*** Opening EXERCISE INPUT ***

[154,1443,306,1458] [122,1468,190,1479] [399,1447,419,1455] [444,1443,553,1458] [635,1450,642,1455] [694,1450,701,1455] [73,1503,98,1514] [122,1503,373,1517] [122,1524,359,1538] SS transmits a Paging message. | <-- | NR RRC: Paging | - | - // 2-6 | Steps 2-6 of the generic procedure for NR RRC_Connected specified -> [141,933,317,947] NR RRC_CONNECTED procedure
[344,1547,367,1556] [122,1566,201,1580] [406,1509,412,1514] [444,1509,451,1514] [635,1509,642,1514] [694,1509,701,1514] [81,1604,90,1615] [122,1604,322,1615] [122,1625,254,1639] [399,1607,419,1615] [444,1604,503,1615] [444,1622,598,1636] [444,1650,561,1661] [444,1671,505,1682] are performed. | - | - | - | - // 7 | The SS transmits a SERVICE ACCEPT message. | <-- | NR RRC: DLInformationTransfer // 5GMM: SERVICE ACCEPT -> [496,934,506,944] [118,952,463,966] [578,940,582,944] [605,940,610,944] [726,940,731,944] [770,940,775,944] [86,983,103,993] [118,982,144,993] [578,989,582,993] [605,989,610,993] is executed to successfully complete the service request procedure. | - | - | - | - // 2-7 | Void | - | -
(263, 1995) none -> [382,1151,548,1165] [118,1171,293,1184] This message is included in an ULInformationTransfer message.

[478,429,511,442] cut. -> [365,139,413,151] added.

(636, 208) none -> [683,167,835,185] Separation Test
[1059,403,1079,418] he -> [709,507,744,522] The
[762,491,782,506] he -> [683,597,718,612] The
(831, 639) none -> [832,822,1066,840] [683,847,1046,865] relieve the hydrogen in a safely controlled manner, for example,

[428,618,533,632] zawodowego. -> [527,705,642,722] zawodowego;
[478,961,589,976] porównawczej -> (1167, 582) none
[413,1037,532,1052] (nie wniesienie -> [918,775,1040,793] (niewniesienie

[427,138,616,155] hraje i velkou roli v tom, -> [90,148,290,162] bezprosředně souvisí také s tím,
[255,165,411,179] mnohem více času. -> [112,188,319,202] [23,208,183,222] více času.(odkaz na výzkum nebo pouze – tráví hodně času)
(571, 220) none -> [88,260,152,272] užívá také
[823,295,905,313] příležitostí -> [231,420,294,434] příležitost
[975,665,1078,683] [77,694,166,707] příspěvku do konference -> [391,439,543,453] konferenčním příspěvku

*** Closing EXERCISE INPUT ***

_ACTIVITY_
Starting at the top, retype every line of the material above exactly.

_TASK OUTPUT_
[154,1443,306,1458] [122,1468,190,1479] [399,1447,419,1455] [444,1443,553,1458] [635,1450,642,1455] [694,1450,701,1455] [73,1503,98,1514] [122,1503,373,1517] [122,1524,359,1538] SS transmits a Paging message. | <-- | NR RRC: Paging | - | - // 2-6 | Steps 2-6 of the generic procedure for NR RRC_Connected specified -> [141,933,317,947] NR RRC_CONNECTED procedure
[344,1547,367,1556] [122,1566,201,1580] [406,1509,412,1514] [444,1509,451,1514] [635,1509,642,1514] [694,1509,701,1514] [81,1604,90,1615] [122,1604,322,1615] [122,1625,254,1639] [399,1607,419,1615] [444,1604,503,1615] [444,1622,598,1636] [444,1650,561,1661] [444,1671,505,1682] are performed. | - | - | - | - // 7 | The SS transmits a SERVICE ACCEPT message. | <-- | NR RRC: DLInformationTransfer // 5GMM: SERVICE ACCEPT -> [496,934,506,944] [118,952,463,966] [578,940,582,944] [605,940,610,944] [726,940,731,944] [770,940,775,944] [86,983,103,993] [118,982,144,993] [578,989,582,993] [605,989,610,993] is executed to successfully complete the service request procedure. | - | - | - | - // 2-7 | Void | - | -
(263, 1995) none -> [382,1151,548,1165] [118,1171,293,1184] This message is included in an ULInformationTransfer message.

[478,429,511,442] cut. -> [365,139,413,151] added.

(636, 208) none -> [683,167,835,185] Separation Test
[1059,403,1079,418] he -> [709,507,744,522] The
[762,491,782,506] he -> [683,597,718,612] The
(831, 639) none -> [832,822,1066,840] [683,847,1046,865] relieve the hydrogen in a safely controlled manner, for example,

[428,618,533,632] zawodowego. -> [527,705,642,722] zawodowego;
[478,961,589,976] porównawczej -> (1167, 582) none
[413,1037,532,1052] (nie wniesienie -> [918,775,1040,793] (niewniesienie

[427,138,616,155] hraje i velkou roli v tom, -> [90,148,290,162] bezprosředně souvisí také s tím,
[255,165,411,179] mnohem více času. -> [112,188,319,202] [23,208,183,222] více času.(odkaz na výzkum nebo pouze – tráví hodně času)
(571, 220) none -> [88,260,152,272] užívá také
[823,295,905,313] příležitostí -> [231,420,294,434] příležitost
[975,665,1078,683] [77,694,166,707] příspěvku do konference -> [391,439,543,453] konferenčním příspěvku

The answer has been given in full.